Caroline Rookes, the chief executive of the Money Advice Service (MAS), has hit back at critics of the organisation, saying the MAS is now delivering a "very effective" service and does not "step on the toes" of financial advisers.
Speaking to IFAonline.co.uk following the publication of MAS's draft business plan on Tuesday, Rookes said she did not accept some of the recent criticisms of the body, including by some MPs, though she said she recognised it "can always do better".
She explained the MAS's recent difficulties were down to the fact it was a new organisation with a "very complex, very ambitious agenda".
"No organisation of this nature is going to hit the ground absolutely running and delivering value for money from day one," she said.
The MAS was criticised by MPs earlier this month, who said it had failed to deliver on its objectives and was "not fit for purpose".
They called for an urgent independent review into the service, having stopped short of demanding it be scrapped altogether.
But Rookes said the select committee's report was based on old evidence and the service had since moved on.
"I know from having had contact with just about every single one of our stakeholders that they now believe the MAS has moved on and is delivering an effective service," she said.
"If we look at all that we've delivered over the last year and this current year, we are seeing we are receiving 1.5 million contacts a month from people and we are constantly achieving satisfaction levels over 80%. So I think at the moment we are delivering a very effective service."

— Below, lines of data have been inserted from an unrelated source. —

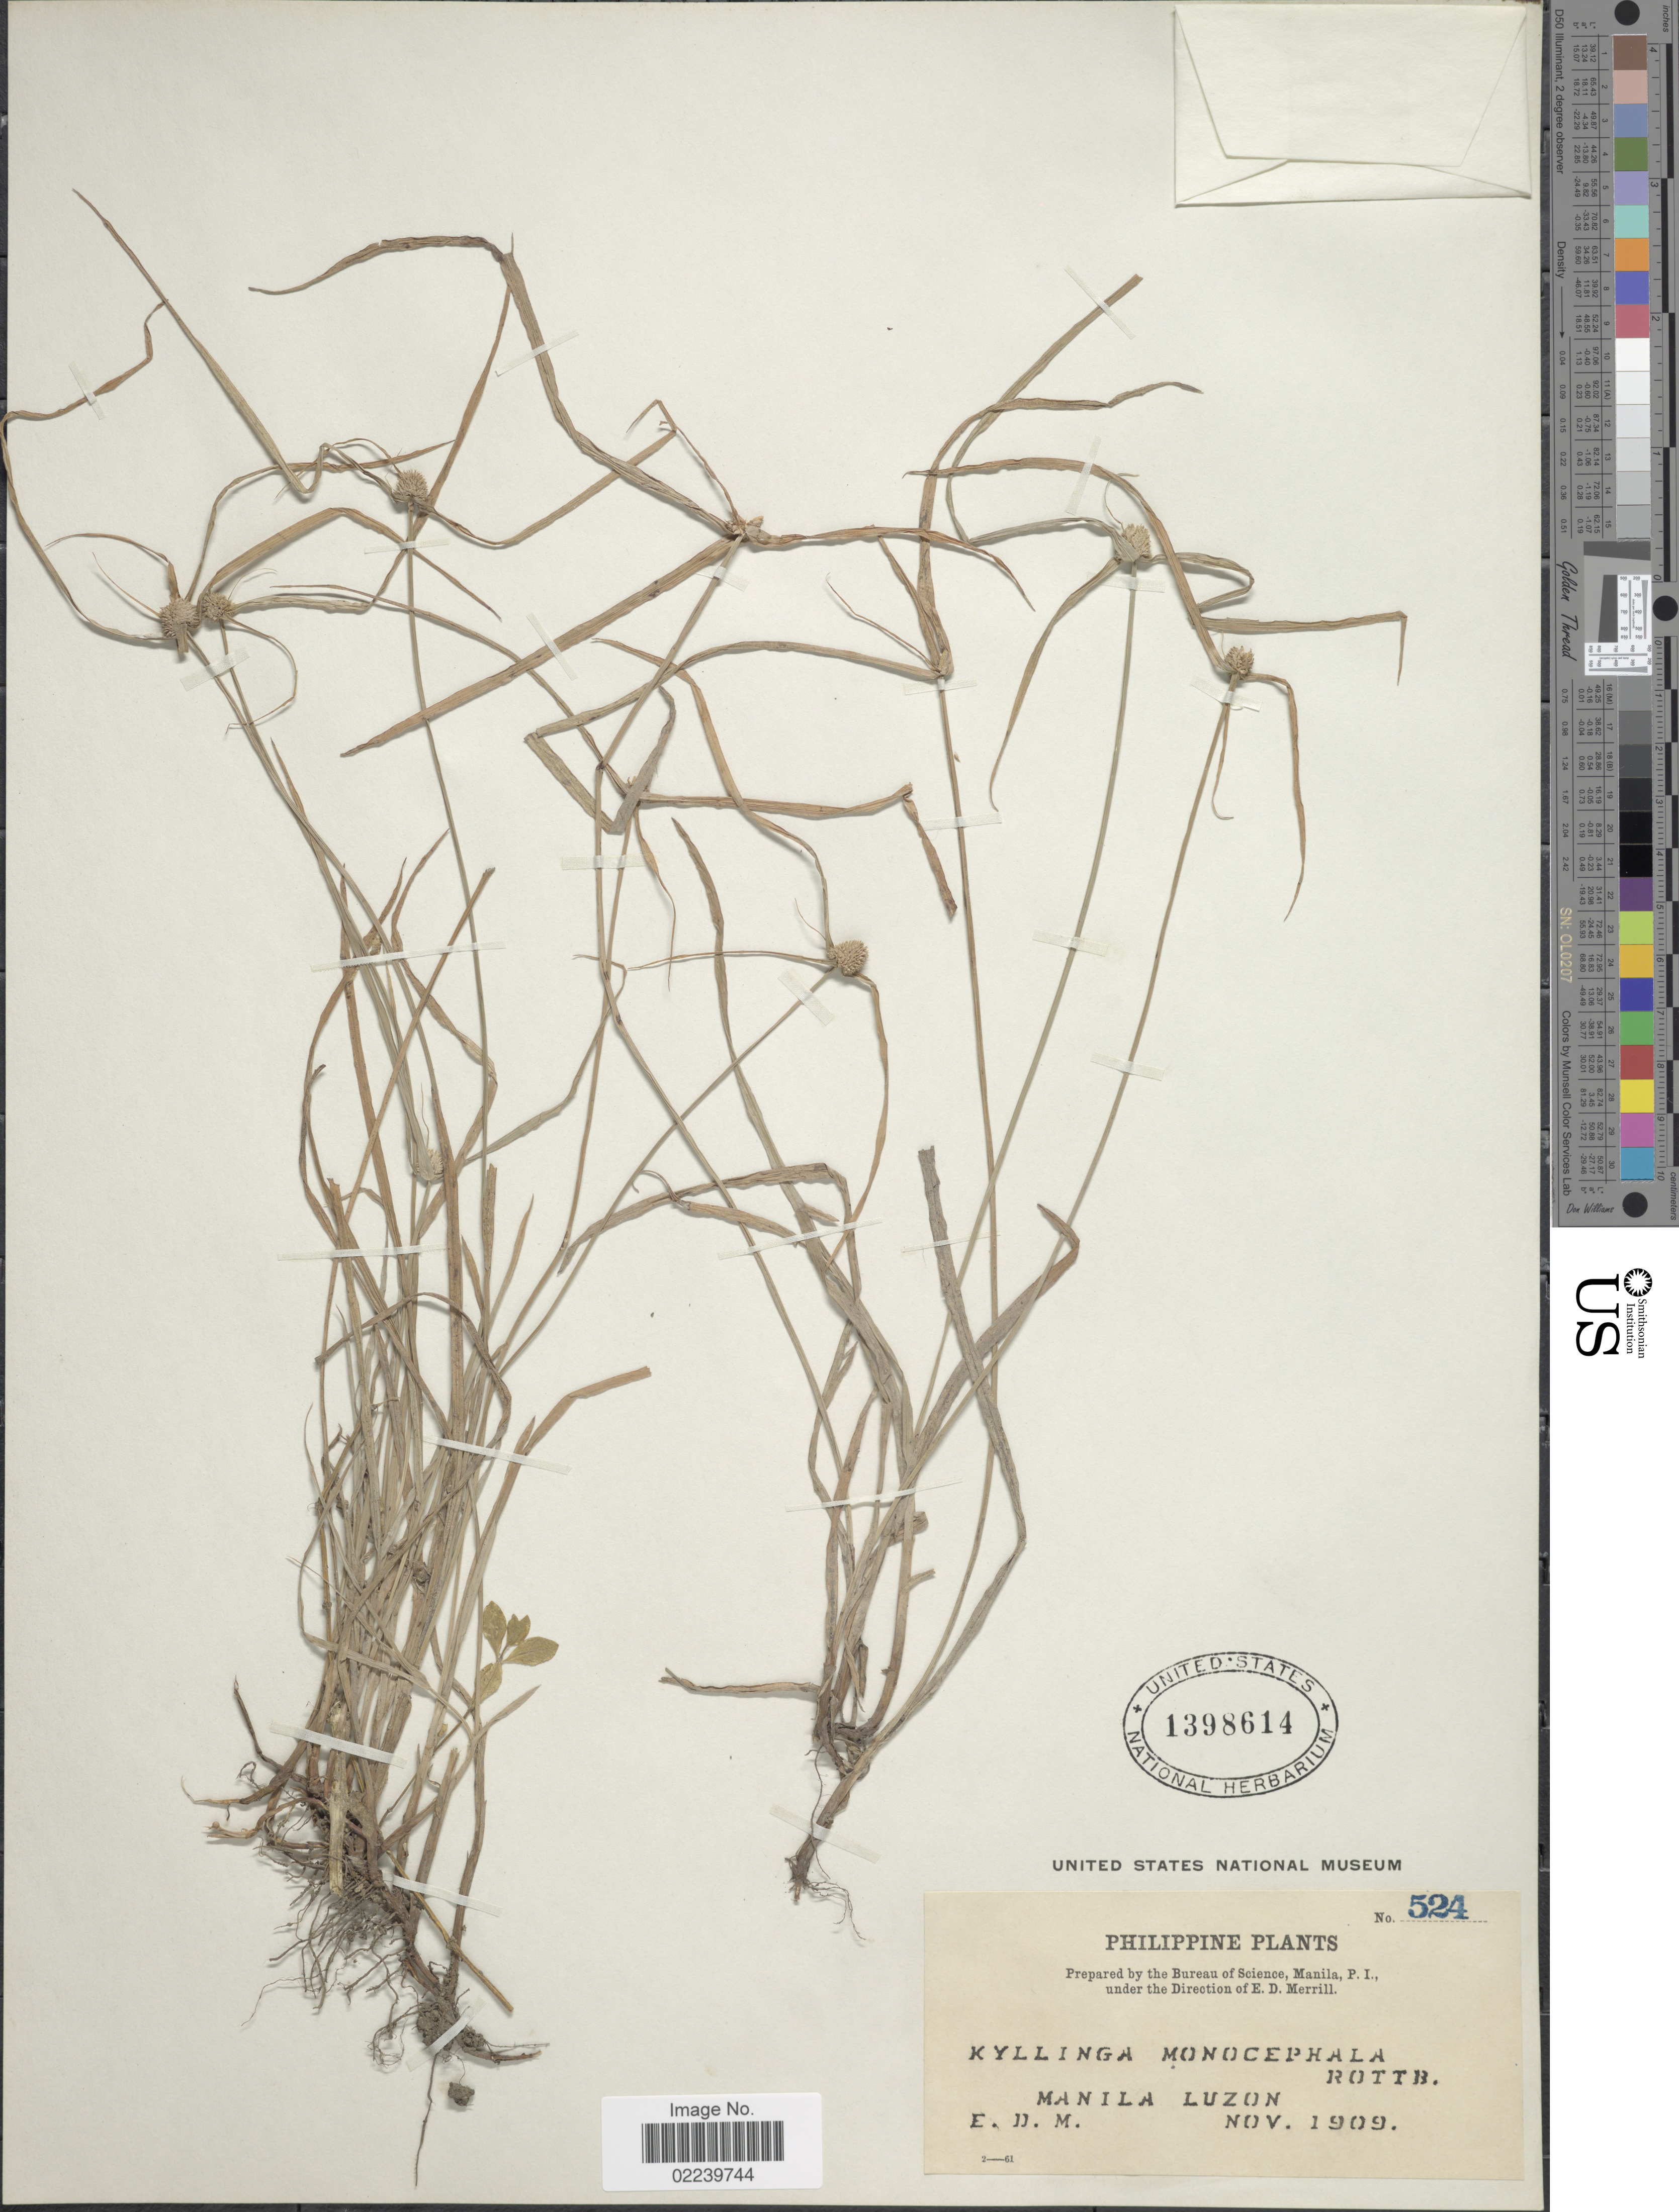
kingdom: Plantae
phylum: Tracheophyta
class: Liliopsida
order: Poales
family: Cyperaceae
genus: Cyperus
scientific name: Cyperus mindorensis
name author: (Steud.) Huygh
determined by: Strong, M. T., (US), Smithsonian Institution - National Museum of Natural History (UNITED STATES)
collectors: E. D. Merrill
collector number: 524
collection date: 1909-11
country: Philippines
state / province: National Capital Region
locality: Manila, Luzon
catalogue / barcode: US 1398614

Rookes also dismissed the MPs' criticism of her organisation "unnecessarily duplicating other services", saying "most of what we do is not duplication because it is impartial. And we are the only organisation that is totally impartial."
A National Audit Office (NAO) report, published shortly after the MPs' findings, was more favourable towards the MAS and found it was on the right track.
Rookes said: "The NAO report is bang up to date and that concluded that we are achieving value for money on the debt side and moving towards that on the money advice side."
Going forward, the MAS's business plan, which was built on a reduced budget of 1% to £77.5m, will be more of the same but better, Rookes said.
"There are no significant changes. I would characterise the coming year as business as usual but doing more and doing it better."
She added the MAS's strategy was about "normalising" money advice: "We know that money is very much a taboo subject and all our research tells us that if we want to be effective we need to get to people at points when the money advice will be relevant to them".
Rookes waved off concerns among advisers that the MAS could be treading on their toes and said she was in the process of looking into how it can work effectively with the financial advice community.
"We are absolutely clear that we don't want to step on the toes of financial advisers and also that there will be times when people need regulated financial advice. An important thing for us at the MAS is to identify when our clients need that advice and to make referrals to that advice as simple and easy as possible," she said.
The MAS's consultation on its forthcoming business plan ends on 14 February 2014, prior to final approval by the Financial Conduct Authority in March. The final business plan will be published the same month.